Aux côtés du Premier ministre néerlandais Mark Rutte, il soutenait cette position face aux autres dirigeants européens réunis depuis vendredi en sommet à Bruxelles . L'Autriche exigeait en effet de mettre en place des conditions d'octroi de subventions et de prêts. D'autant plus que le pays souffre lui aussi de la crise. Son endettement a ainsi augmenté de 74 % à plus de 90 % du PIB entre 2018 et 2020. Un million d'habitants (sur une population de 8,9 millions) bénéficient d'une aide de l'Etat parce qu'ils sont au chômage partiel à cause de la crise.
Un stratège
Au niveau national, le chancelier navigue entre valeurs traditionnelles de droite conservatrice et positions pro-européennes. Derrière son apparence juvénile, un perfectionniste (« detailverliebt », amoureux du détail en français) est aux commandes : très poli et élégant, il ne commet jamais de faux pas. Il est souvent accusé d'être trop stratège, voire opportuniste, en capitalisant par exemple sur les peurs de son électorat lors de la crise migratoire pour se faire élire.

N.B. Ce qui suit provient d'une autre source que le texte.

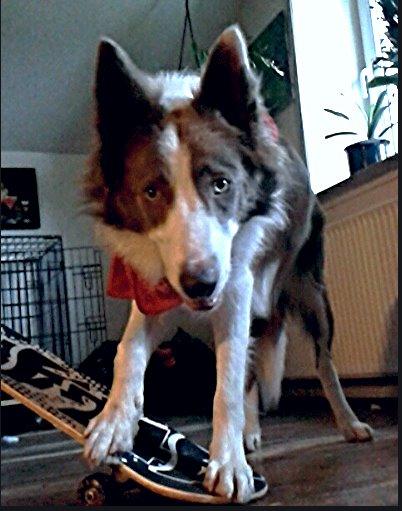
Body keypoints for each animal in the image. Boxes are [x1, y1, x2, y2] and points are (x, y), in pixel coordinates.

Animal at [84, 25, 374, 504]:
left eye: (221, 184)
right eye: (151, 192)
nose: (200, 285)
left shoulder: (235, 289)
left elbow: (229, 385)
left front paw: (229, 463)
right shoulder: (155, 289)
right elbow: (129, 351)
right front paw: (114, 422)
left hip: (311, 295)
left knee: (322, 365)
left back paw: (348, 422)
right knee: (253, 371)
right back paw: (251, 432)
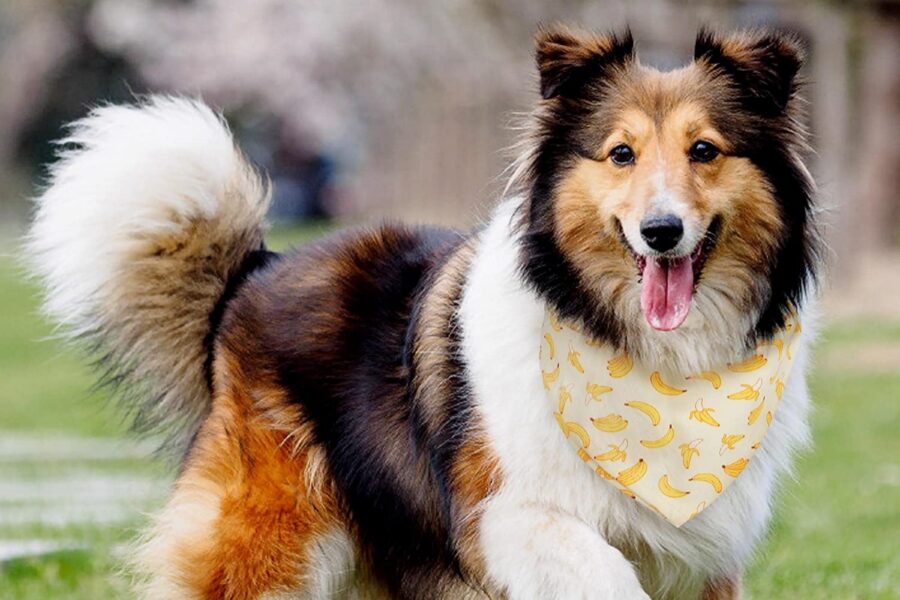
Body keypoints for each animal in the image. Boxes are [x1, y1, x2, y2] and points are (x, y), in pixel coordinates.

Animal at [28, 25, 820, 596]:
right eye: (620, 154)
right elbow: (602, 570)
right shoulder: (505, 517)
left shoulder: (704, 556)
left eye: (705, 150)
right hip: (272, 540)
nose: (661, 231)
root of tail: (258, 268)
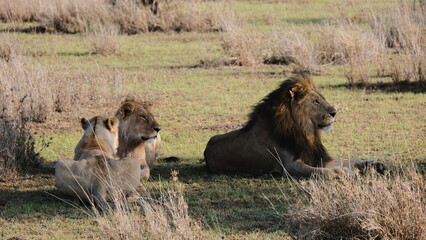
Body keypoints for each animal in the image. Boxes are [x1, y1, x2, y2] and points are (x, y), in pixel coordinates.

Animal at [203, 75, 386, 178]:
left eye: (322, 98)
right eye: (316, 101)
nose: (334, 113)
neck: (304, 130)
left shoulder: (317, 156)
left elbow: (347, 160)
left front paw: (374, 164)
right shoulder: (288, 166)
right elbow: (318, 171)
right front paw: (340, 172)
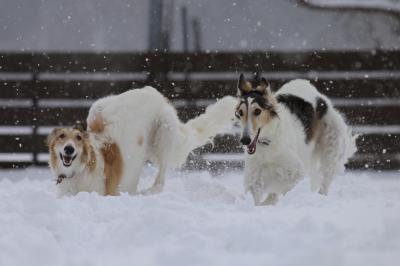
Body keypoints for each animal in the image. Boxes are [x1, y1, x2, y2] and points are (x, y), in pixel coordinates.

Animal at [47, 86, 236, 196]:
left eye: (78, 138)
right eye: (61, 137)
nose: (69, 149)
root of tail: (153, 91)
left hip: (165, 132)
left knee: (160, 181)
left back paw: (145, 192)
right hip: (97, 107)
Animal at [234, 75, 356, 206]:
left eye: (257, 111)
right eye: (240, 112)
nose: (245, 140)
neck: (268, 143)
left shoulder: (295, 170)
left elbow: (281, 184)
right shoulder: (255, 172)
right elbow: (257, 192)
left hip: (331, 151)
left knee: (325, 182)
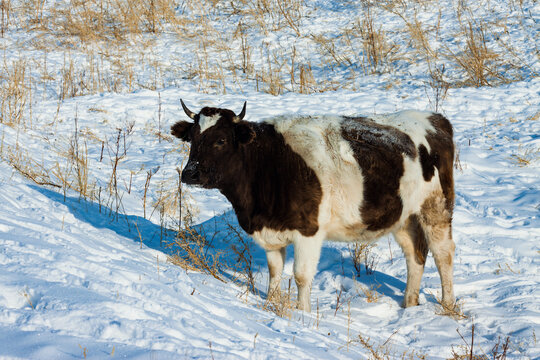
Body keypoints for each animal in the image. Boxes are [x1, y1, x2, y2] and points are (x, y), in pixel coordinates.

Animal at [173, 99, 456, 312]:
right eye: (192, 139)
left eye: (220, 140)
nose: (190, 173)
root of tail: (434, 118)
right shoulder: (271, 231)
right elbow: (275, 271)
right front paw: (272, 304)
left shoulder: (308, 231)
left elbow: (300, 275)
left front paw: (303, 314)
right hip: (404, 217)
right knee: (415, 254)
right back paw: (409, 304)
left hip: (436, 207)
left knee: (443, 254)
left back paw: (448, 306)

En 2019, il est réélu triomphalement à la tête du gouvernement , grâce notamment à des reports de voix de l'extrême droite, et parvient à former une coalition avec les Verts. Difficile dans ces conditions de définir une position acceptable par ses soutiens d'hier et d'aujourd'hui.

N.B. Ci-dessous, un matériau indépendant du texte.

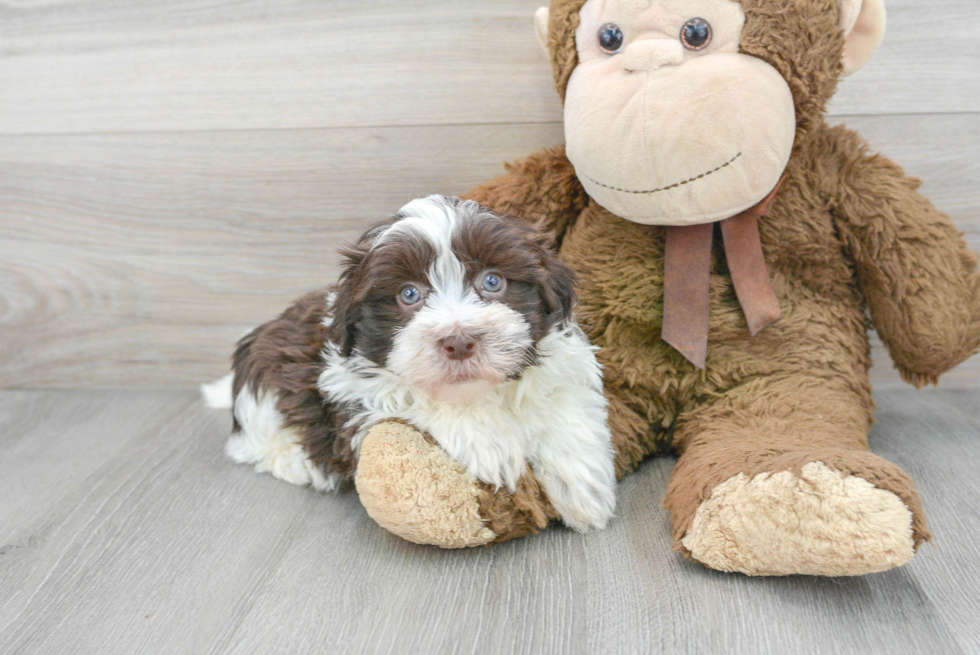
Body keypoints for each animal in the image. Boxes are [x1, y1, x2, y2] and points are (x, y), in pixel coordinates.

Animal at [211, 195, 616, 532]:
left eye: (493, 281)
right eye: (409, 294)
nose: (459, 342)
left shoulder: (562, 362)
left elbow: (563, 402)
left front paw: (584, 485)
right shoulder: (353, 384)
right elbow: (417, 395)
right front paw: (491, 441)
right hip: (264, 391)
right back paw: (299, 463)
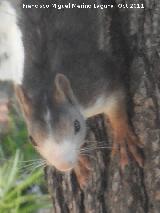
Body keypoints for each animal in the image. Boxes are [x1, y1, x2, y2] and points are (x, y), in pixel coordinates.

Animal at [0, 0, 142, 186]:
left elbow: (115, 101)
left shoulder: (95, 82)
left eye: (77, 126)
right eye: (32, 140)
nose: (64, 165)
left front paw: (123, 138)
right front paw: (79, 164)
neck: (45, 85)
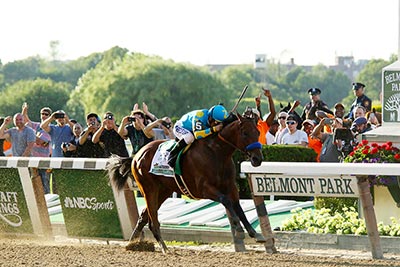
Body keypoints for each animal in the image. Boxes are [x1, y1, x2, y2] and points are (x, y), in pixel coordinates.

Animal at [108, 112, 268, 253]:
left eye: (257, 132)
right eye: (245, 133)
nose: (257, 159)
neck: (217, 153)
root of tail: (136, 155)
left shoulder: (231, 187)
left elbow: (238, 207)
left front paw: (255, 234)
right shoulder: (203, 189)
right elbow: (226, 201)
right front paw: (239, 231)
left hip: (164, 190)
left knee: (143, 216)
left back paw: (133, 244)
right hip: (149, 189)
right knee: (153, 220)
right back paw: (163, 247)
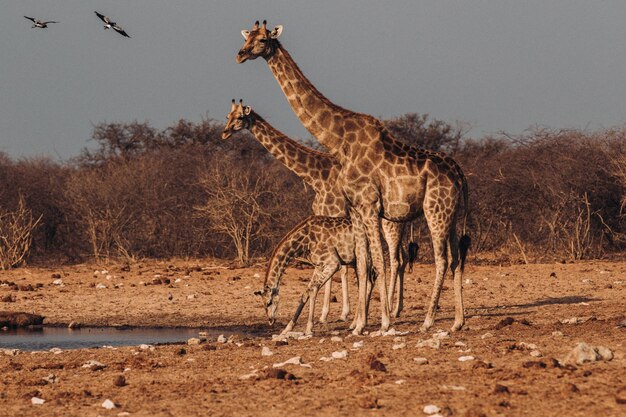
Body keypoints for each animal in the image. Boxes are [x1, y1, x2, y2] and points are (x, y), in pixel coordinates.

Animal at [222, 100, 412, 322]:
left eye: (239, 117)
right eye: (227, 116)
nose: (224, 133)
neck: (317, 176)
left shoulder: (336, 215)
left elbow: (343, 269)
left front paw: (334, 314)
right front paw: (333, 313)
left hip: (390, 226)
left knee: (395, 260)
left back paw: (390, 308)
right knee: (402, 259)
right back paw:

Pendant les négociations ce week-end, Sebastian Kurz s'est dit « plus flexible » que son homologue néerlandais, Mark Rutte. Il plaide en outre pour un fléchage de l'argent européen, vers « l'écologie, le numérique et les réformes », et déplore le manque de compétitivité de certains pays européens.
Arrivée au pouvoir
Sebastian Kurz, c'est avant tout une carrière fulgurante . Engagé en politique à 14 ans, il dirige les jeunes du parti conservateur (OVP) à 22 ans, est élu à Vienne à 24 ans et abandonne ses études de droit pour se consacrer à la politique. Il entre au gouvernement l'année suivante, et continue de grimper les échelons. Plus jeune ministre des Affaires étrangères au monde à 28 ans, il devient chancelier quatre ans plus tard. Ce qui lui vaut le surnom d'« enfant prodige »dans son pays.
Alliances politiques
Lorsqu'il était à la tête d'une coalition avec l'extrême droite, le conservateur a défendu une politique migratoire très stricte, tout en restant pro européen. Un exercice de style. En mai 2019, sa coalition avec son vice-chancelier d'extrême droite s'effondre suite à la révélation des liens financiers de ce dernier avec la nièce d'un oligarque russe.
Des élections anticipées sont organisées, à nouveau remportées par l'enfant prodige, qui creuse son avance vis-à-vis de l'opposition. Privé de son allié politique devenu infréquentable, il fait le choix osé, mais stratégique, de former une coalition avec les Verts , pourtant ancrés à gauche.